The Circling Stars

Stars circle around the North Pole

Stars circle around the North Pole

We are always moving. The Earth spins on its axis once a day and orbits the Sun once a year.

The stars are far, far away - so far that their motion compared to the position of the Sun is only detectable to the most sensitive of instruments. Their apparent motion in the night’s sky is therefore dominated by the Earth’s rotation and orbit.

You can see that for yourself any clear night. The stars slowly move across the sky, rotating around a point where there is one star that appears fixed: Polaris. This is often called the North Star as it is almost directly above the Earth’s North Pole, and so the sky appears to rotate around it.

The best way to find Polaris is to follow the Great Bear or Ursa Major, but that’s a good subject for another blog post.

In the mean time, how to take a photo like the one above? While one way would be to take a very long exposure - but the photo above shows the motion over about 5 hours, and it would be hard to get the stars to appear as the background would be so bright. So in this case I took a whole set of photos with the same parameters and the camera fixed in position on a tripod. I basically set up the Sony A7iii’s intervalometer and went to bed!

Each image was 24 seconds long, using a wide angle 24mm lens and f/4 with ISO 100 and I ended up with nearly 800 images.
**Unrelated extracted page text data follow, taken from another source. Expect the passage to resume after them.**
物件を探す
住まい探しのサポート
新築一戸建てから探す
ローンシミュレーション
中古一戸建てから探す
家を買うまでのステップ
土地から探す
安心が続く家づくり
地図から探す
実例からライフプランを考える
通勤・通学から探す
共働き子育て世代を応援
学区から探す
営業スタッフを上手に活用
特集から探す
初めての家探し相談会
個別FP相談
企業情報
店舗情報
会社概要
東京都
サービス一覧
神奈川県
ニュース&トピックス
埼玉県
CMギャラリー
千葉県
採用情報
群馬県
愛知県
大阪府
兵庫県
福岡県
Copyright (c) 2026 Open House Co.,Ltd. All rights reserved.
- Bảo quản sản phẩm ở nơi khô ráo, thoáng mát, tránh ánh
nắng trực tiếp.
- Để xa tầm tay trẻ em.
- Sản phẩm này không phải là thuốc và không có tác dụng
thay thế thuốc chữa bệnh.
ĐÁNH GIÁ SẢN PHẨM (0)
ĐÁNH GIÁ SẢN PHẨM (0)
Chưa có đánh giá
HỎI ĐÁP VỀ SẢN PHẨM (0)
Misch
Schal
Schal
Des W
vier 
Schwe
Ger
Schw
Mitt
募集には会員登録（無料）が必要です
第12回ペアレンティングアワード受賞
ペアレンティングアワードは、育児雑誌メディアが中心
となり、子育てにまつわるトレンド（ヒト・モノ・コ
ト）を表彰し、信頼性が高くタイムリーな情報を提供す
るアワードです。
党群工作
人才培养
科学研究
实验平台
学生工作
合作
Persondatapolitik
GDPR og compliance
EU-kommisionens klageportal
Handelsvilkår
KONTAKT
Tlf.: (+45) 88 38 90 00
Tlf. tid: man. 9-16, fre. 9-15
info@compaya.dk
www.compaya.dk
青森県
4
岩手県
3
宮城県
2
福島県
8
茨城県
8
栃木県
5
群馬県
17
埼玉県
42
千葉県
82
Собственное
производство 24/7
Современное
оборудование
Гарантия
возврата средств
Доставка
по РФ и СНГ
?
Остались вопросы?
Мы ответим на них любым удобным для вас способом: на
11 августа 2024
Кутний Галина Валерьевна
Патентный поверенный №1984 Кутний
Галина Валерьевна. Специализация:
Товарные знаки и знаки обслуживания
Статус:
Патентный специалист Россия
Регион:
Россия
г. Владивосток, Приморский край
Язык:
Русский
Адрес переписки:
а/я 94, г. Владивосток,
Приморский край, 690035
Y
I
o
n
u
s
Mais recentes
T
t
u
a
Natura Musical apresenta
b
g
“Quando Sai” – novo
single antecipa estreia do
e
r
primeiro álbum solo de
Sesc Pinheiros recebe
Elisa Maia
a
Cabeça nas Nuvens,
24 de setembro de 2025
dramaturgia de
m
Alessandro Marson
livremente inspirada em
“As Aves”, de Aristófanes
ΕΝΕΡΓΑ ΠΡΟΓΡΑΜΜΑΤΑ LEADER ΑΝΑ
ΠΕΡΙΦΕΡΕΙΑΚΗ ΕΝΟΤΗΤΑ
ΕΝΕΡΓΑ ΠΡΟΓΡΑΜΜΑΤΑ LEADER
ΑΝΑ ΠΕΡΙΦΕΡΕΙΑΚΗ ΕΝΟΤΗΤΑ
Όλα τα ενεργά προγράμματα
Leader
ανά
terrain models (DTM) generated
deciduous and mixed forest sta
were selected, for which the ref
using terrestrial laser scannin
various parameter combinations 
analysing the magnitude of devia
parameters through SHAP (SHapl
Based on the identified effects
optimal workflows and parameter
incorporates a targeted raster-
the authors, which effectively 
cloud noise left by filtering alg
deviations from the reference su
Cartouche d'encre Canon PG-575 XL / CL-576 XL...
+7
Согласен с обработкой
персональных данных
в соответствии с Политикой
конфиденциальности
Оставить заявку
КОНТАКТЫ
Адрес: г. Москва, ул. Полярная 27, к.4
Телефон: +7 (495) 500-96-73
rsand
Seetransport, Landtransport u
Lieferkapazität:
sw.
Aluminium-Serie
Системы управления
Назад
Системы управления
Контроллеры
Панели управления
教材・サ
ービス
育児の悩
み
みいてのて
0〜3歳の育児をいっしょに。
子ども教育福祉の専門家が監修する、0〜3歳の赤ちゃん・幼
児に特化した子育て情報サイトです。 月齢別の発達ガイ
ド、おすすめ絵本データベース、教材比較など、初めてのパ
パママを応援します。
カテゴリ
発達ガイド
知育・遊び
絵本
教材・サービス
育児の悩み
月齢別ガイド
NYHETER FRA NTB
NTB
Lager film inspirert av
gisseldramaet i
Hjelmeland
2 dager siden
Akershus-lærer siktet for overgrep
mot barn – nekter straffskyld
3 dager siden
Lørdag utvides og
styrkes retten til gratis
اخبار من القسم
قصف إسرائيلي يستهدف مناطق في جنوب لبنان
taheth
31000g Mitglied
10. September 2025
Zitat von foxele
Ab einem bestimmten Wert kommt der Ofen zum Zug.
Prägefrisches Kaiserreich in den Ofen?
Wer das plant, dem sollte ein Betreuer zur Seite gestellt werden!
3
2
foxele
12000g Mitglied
These were processed:

  • in CaptureOne to give a constant white balance and enhance contrast etc.

  • some frames showed aircraft flying across, and these were removed

  • the remaining images were then stacked into a single image using Affinity Photo’s maximum merge feature.

The images were connected together to make this video:

What I found interesting was how an image like this focusing on the area around the North Pole shows that Polaris isn’t fixed but does actually move, if only very slightly.

Everything is moving: nothing is fixed.